Wednesday, July 20, 2011

robert carlyle film festival: the beach


Back when I worked at the bookstore we used to hand-sell this book like mad. Smart hipsters would come in (this was Portland at century's turn) asking for a summer read and we'd head straight for Alex Garland. It's the story of a kid searching for adventure in Thailand, being given a map to a secret Shangri-la by a crazy man just before he offs himself, then taking a beautiful French girl and her boyfriend with him on a quest to find the place. This was Garland's first novel, he was still a kid, really, but his voice was already strong, his narrative well-structured, his hunger for philosophical inquiry ignited, his sensibility a little stranger and smarter than most, and he hadn't yet launched into wild-exploration mode as he did with Tesseract and Coma, worthy works but less readily accessible than the Beach, lacking in its buoyant, dangerous vivacity.

Then the movie came out, and we couldn't give the damn thing away.

I missed it in the cinema at the time, and now I wish I hadn't. It seems to me (from my far-off recollection) that it follows the letter of the novel rather exactly, while missing its spirit almost completely. The then-nascent Danny Boyle gives it the interestingly-skewed but lushly beautiful cinematography and flow of a music video, and when you're done, that's what it feels like you've seen.

That's too harsh, though. It has more to offer than I thought. Boyle is intrepid at the helm, albeit navigating down an ill-chosen canal; Tilda Swinton gives Sal, the island's Big Kahuna, a bold and cryptic turn which is entirely appropriate and delivers her with such lucid comportment that the character feels full and true despite limited screen-time. DiCaprio, on the other hand, misses plumbing that deep well of inner darkness the hero needs to plumb in order to carry the story.

All in all, the movie loses the book's creeping, Lord-of-the-Flies sense of menace and we wind up with a cadre of Euro-narcissists in their own private seaside resort, making it difficult to care about outcomes.

Robert Carlyle plays the catalytic trickster who calls himself Daffy Duck, takes a shine to the serious young hero (a hero more thoughtful in the book than the film, in which he seems less introspective than the plot requires) and leaves a map to paradise as a parting legacy before opening his veins in a squalid Bangkok bedsit. He has only one scene then a sort of reprise as a dream-character later, and brings to it all his psychotic intensity, which is considerable. Boyle lights him well in his early scene, eerily and strongly, because this instigating moment is crucial, and if we don't buy it, the movie is a goner.

But we do buy it, against the odds, since the script seems, well, daffily lightweight in its logic, having lost in translation the truth of yearning communicated in the novel.

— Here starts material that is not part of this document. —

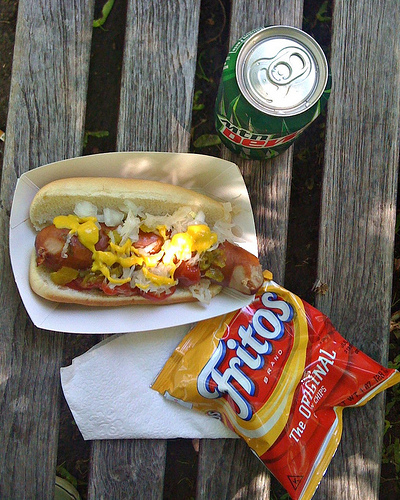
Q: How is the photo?
A: Clear.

When Daffy speaks of the perfection of the beach, a perfection which has driven him somehow mad, the weight is in the delivery, not the words themselves. Carlyle has once again so thrown all his heft into his role that he drags the script up a notch with him through sheer torque and will-power.

His magic doesn't stretch far enough to save the film, of course, which is, however, not the catastrophe I was always led to believe. And sometimes even a bad movie leads to good things: in this case, the later fruitful pairing of Garland and Boyle in 28 Days Later and Sunshine.